2. AI and analytics are mainstream: AI and analytics in the enterprise are proven to unlock the collective intelligence of an entire network and enable organisations to shift from a reactive detect-and-respond paradigm to a proactive foresee-and-prevent model. As a result, analytics professionals have never been in as much demand. Executives working on fast-changing economic and business strategies are in need of more information, insights and predictions than ever before. Whether it’s revenue optimisation with commercial analytics modelling, business continuity across changing and distributed supply chains, enterprise performance risk across a fast evolving economic, credit and demand landscape, or customers expecting the companies they engage with to anticipate their needs and behaviours, the need for data-driven insights is clearly front and centre. As we plan for the rebound, this is a trend that will only accelerate.
3. AI requires ‘Humans in the Loop’: Humans have access to more data than any point in history. As a result, the value of humanity to society, to employers, and to each other will be the judgement we bring to making decisions that machines cannot make on their own. Al and data analytics can bring possible solutions to us at amazing speed, but ‘the last mile’, the actual decision, still belongs to humans only and is how enterprises can truly act with confidence. Genpact believes Al should stand for ‘augmented’ intelligence versus ‘artificial’ because the real value comes from humans and machines working together.

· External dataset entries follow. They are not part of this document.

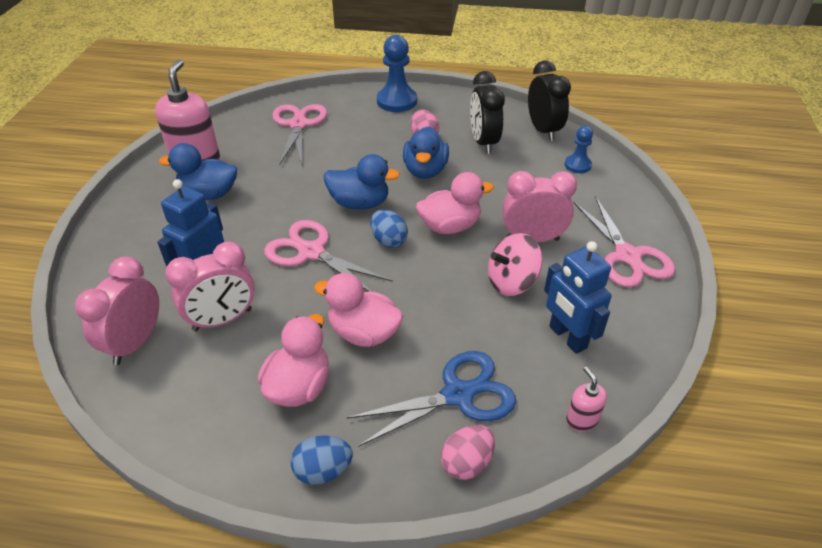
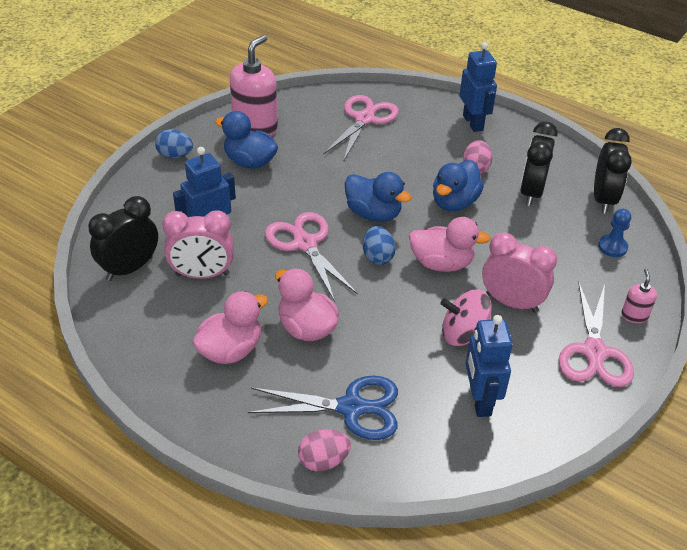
camera: 25 degrees right, 0 degrees up
(135, 343) = (130, 268): pink clock -> black clock
(323, 471) = (212, 419): blue egg -> blue egg (175, 155)
(396, 101) = (473, 123): blue pawn -> blue robot
(581, 420) = (442, 470): pink soap dispenser -> pink soap dispenser (634, 316)

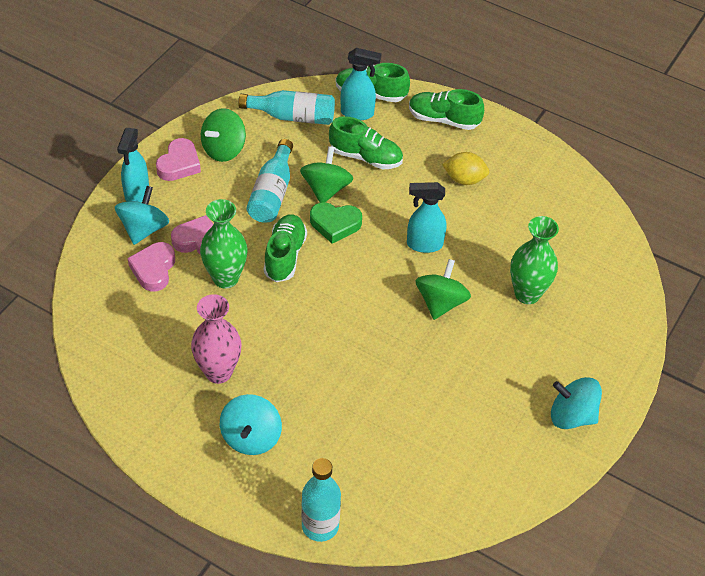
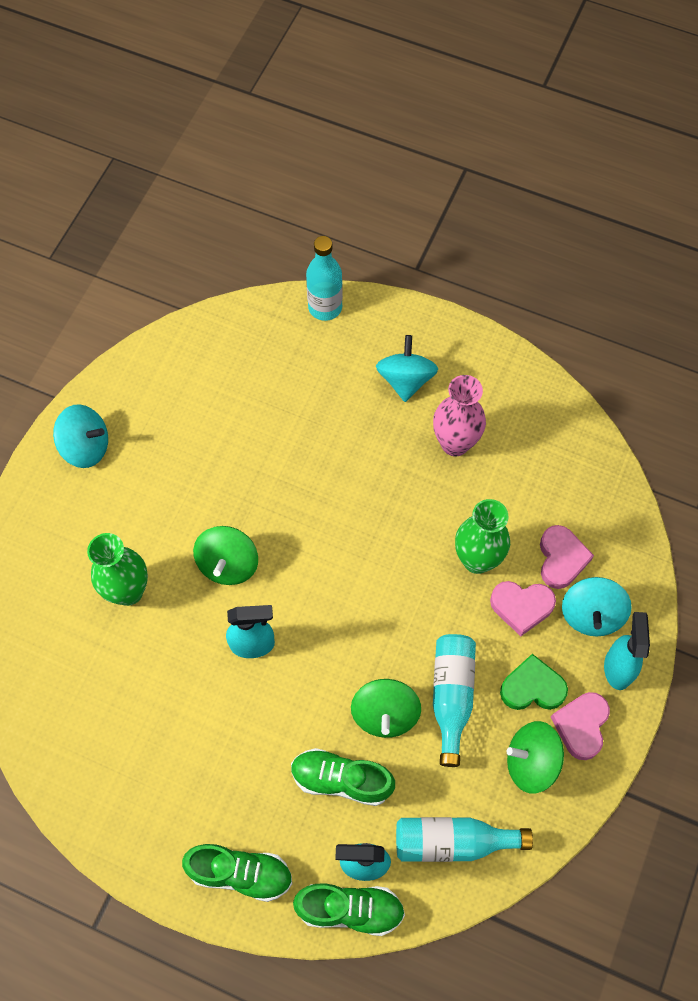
camera: 175 degrees right, 15 degrees up
(224, 149) = (531, 762): green spinning top -> green spinning top turned 120 degrees counterclockwise
(285, 256) = (416, 601): green shoe -> none
(335, 224) = (364, 658): green heart -> green heart (532, 687)
(464, 179) = (207, 761): yellow lemon -> none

4. End to end digitisation enables the shift from automation to autonomous: Enterprise processes are increasingly moving from automated to autonomous. The difference is in automating some components of a process to automating the entire process end to end. Genpact is seeing autonomous systems in many areas now, from data centre operations to online commerce, from IoT-enabled edge applications to fully autonomous enterprise processes like finance and accounting. However, to get to autonomous processes such as finance and accounting, organisations need to automate more of the complex decisioning and edge use cases which requires more AI, data, and intelligent automation.